Justice League, Volume 5: Forever Heroes by Geoff Johns

Justice League, Vol. 5: Forever HeroesJustice League, Vol. 5: Forever Heroes by Geoff Johns

My rating: 4 of 5 stars

In my opinion, this is the best volume in this run of Justice League.  I feel after volume two, they just got better, but this is definitely the best so far.  The strength of it is telling the story of the dark versions of the Justice League.  They are absolutely bone-chilling.  I think that horror is not always supernatural aspects, but delving into the psychological heart of darkness.  In this care, seeing what an Evil Clark Kent/Superman, Batman, and others would be like. What if the Justice League was merely a syndicate of super-powered, super-evil villains who have plenty of agency to do whatever they want?  That is not a world we want to live in, trust me.  Unfortunately, the Crime Society have gotten a foot into our world.

I think that I really liked this volume because it's so high on character development. It shows how Earth 3's version of Batman, Owlman is really like the evil side of Batman. He has all Bruce Wayne's strengths, but also a twisted, sick lack of morality that allows him to make methodically evil choices.    You really don't want an Owlman when you can have a Batman.  Same to be said for Kal-Il/Clark Kent/Ultraman. That's a case of nurture versus nature. Both sets of parents were evil, if not twisted.  Kal-Il received all the teachings of his father as he traveled to Earth-2, and they were about the worst conditioning you could give a child, unless you want them to be absolutely twisted morally.  Teach a child to hate weakness and to believe that strength is everything, that strength allows someone to take whatever they want with impunity.  Earth 3's version of the Green Lantern is rather like the flip-side of the whole ideology of the Green Lantern Corps.  Instead of being powered by will, how about your fears and pain being used against you to power the ring? And let's not talk about Johnny Quick and Atomica, a pair of thrill killer/criminal lovers who happen to become super-powered when they are about to commit suicide after a botched escapade. One shortcoming is that we don't learn much about Superwoman, other than she's a piece of work.  I am intensely curious about her, and I hope that we get her backstory in the next volume. 

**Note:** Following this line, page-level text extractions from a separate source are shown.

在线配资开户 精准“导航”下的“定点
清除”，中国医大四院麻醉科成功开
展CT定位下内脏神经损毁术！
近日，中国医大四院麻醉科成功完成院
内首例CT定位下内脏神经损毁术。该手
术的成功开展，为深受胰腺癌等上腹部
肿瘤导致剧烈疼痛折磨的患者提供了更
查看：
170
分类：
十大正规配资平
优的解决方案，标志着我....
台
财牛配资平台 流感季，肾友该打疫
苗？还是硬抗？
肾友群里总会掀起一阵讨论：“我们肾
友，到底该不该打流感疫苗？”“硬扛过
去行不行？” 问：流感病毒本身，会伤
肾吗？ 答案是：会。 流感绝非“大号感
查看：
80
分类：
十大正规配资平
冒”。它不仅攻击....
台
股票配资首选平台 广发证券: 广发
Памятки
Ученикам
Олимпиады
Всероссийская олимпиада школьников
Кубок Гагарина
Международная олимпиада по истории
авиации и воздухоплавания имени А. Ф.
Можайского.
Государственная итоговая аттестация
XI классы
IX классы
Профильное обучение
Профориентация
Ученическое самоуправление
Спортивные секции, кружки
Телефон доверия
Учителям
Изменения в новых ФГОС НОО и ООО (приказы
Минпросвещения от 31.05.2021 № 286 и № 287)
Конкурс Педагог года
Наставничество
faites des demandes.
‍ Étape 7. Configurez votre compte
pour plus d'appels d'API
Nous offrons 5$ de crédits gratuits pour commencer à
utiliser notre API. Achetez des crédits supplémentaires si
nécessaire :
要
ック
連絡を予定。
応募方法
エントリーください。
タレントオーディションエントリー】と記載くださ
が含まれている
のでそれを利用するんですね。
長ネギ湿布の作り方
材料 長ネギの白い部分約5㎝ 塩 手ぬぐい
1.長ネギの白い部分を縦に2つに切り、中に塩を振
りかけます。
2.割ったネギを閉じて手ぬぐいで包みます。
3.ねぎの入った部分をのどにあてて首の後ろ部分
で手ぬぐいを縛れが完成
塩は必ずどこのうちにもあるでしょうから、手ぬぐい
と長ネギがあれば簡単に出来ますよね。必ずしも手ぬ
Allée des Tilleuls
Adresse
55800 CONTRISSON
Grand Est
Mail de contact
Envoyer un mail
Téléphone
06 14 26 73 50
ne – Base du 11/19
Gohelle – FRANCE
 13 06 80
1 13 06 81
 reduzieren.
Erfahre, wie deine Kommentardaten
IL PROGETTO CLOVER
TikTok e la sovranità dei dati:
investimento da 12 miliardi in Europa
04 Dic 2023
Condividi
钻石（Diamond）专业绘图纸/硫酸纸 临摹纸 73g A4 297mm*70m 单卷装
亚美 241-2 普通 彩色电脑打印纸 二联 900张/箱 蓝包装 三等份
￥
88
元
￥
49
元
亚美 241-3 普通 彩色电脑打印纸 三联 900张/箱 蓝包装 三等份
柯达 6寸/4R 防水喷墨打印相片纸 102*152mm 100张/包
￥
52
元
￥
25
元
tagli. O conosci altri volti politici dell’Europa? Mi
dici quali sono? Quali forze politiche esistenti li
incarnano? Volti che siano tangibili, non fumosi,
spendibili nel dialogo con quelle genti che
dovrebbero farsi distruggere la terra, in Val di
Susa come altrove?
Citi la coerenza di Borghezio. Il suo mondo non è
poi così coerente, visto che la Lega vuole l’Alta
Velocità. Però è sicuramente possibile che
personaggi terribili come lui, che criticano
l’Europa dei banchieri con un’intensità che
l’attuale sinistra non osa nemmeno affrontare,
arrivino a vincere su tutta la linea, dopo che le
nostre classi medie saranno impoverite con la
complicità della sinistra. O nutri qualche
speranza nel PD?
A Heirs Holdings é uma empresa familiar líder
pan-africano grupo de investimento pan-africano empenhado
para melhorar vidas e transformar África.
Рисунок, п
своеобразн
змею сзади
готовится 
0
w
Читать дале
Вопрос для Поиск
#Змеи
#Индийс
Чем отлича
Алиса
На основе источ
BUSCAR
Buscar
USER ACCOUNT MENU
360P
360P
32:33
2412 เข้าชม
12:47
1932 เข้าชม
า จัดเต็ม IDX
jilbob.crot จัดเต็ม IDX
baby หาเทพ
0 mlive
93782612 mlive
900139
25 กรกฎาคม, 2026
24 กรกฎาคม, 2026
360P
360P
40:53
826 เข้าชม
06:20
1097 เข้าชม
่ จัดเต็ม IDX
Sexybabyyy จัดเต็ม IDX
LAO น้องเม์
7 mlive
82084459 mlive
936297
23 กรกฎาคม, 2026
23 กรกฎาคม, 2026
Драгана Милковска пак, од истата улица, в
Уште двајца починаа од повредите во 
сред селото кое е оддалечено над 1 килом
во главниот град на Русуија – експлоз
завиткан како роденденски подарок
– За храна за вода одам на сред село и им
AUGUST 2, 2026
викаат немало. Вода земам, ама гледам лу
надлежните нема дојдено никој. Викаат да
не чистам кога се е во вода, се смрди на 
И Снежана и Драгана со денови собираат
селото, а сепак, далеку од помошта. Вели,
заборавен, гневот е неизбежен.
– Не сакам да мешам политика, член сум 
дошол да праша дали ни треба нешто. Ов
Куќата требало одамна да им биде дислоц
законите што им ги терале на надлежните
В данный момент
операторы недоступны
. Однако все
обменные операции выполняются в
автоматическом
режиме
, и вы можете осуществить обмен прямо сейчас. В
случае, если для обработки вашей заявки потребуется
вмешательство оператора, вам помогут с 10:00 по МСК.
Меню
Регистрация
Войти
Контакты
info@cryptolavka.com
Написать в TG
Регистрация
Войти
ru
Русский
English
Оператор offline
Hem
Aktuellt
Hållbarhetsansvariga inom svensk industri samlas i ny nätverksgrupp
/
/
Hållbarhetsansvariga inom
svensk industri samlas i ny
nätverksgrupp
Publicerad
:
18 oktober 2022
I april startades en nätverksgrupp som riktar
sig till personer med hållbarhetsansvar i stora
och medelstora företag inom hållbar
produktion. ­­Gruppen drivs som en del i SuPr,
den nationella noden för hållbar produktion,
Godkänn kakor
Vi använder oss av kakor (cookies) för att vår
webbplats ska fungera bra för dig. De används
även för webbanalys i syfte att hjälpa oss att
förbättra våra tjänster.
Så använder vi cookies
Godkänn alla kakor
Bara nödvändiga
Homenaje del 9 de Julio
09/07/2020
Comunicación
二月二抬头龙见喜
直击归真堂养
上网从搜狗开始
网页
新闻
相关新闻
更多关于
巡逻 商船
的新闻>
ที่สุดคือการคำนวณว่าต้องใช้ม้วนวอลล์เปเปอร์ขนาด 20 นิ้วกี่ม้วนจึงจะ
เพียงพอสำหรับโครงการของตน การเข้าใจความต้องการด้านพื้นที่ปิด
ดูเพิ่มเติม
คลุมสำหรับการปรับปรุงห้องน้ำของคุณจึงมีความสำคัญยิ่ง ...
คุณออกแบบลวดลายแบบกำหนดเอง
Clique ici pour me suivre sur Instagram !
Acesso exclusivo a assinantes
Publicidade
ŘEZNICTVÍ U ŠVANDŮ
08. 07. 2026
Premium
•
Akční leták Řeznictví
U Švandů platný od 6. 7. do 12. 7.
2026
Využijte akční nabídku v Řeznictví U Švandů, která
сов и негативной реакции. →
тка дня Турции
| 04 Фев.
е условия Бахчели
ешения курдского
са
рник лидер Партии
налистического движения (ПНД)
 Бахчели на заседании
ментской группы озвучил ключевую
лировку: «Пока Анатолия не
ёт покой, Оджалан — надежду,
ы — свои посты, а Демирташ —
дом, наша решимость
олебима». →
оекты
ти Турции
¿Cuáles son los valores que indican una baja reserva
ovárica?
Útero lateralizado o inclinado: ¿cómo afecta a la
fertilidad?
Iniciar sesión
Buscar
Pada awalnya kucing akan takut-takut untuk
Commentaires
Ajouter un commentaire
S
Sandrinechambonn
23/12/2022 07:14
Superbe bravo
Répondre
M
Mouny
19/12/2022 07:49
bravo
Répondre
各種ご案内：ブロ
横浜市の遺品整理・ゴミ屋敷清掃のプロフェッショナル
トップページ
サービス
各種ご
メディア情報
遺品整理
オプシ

This whole adventure is narrated by The Grid, the computer virus/AI consciousness that takes over the super-powered machinery of Vic Stone, Cyborg and expels his human part.    I like the way that Vic deals with The Grid and the group of unlikely crime-fighters he recruits.

"Forever Heroes" left me wanting more of this series.  High on adventure, suspense, and character development, it was a page turner.